Vectors
Easy Overview
A vector is just a quantity with both size and direction — think of it like an arrow. Speed is a number (scalar), but velocity is a vector because it has direction. This chapter is about adding, subtracting, and multiplying these arrows. Useful for physics, 3D graphics, and navigation.
What's a Vector?
A vector has magnitude (length) and direction. Write it as AB (from A to B) or as a position vector like 2i + 3j. The components tell you how much in each direction. i is the x-direction unit, j is the y-direction, k is the z-direction. Think of them like GPS coordinates — how far east, north, and up.
Vector Addition — The Triangle Law
To add two vectors, put the tail of the second at the head of the first. The result (resultant) goes from the first tail to the second head. It's like walking 5 steps east, then 3 steps north — you end up somewhere northeast. The order doesn't matter: A + B = B + A.
Dot Product (Scalar Product)
The dot product A·B = |A||B|cos θ. It gives you a number, not a vector. It tells you how much one vector goes in the direction of another. If they're perpendicular, dot = 0. If they're parallel, dot = |A||B|. In components: a₁b₁ + a₂b₂ + a₃b₃. Used everywhere in physics for work done.

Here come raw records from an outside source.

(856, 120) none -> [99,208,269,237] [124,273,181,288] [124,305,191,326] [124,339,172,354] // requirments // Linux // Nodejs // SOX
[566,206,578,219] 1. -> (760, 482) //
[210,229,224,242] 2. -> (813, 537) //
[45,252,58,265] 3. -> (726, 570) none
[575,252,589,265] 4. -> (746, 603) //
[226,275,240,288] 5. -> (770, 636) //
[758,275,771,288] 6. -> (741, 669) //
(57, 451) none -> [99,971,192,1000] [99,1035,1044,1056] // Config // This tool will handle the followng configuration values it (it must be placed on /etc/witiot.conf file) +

Cross Product (Vector Product)
The cross product A × B = |A||B|sin θ n̂, where n̂ is perpendicular to both. The result is a VECTOR. If two vectors are parallel, cross = 0. Direction is given by the right-hand rule — curl your fingers from A to B, thumb points the way. In components, it's the determinant of a 3×3 matrix.
Scalar Triple Product
The scalar triple product [A B C] = A·(B × C). It's a number that tells you the volume of the parallelepiped formed by the three vectors. If it's zero, the vectors are coplanar (flat on a plane). Think of it as the '3Dness' check — are these three vectors truly 3D or just pretending?
Key Points
- •Vector = magnitude + direction; Scalar = just magnitude
- •Triangle law: AB + BC = AC
- •Dot product A·B = |A||B|cos θ = a₁b₁ + a₂b₂ + a₃b₃
- •A·B = 0 iff vectors are perpendicular
- •Cross product A×B = |A||B|sin θ n̂ — direction via right-hand rule
- •A×B = 0 iff vectors are parallel
- •Scalar triple product [A B C] = 0 iff vectors are coplanar
Practice Questions
- If A = 2i + 3j − k and B = i − j + 2k, find A·B and A×B.
- Show that vectors A = i + 2j + 3k, B = 2i + 3j − 4k, and C = 3i + 5j − k are coplanar.
- Find the angle between vectors A = i + j + k and B = i − j + k.
- If |A| = 3, |B| = 4, and |A×B| = 6, find the angle between A and B.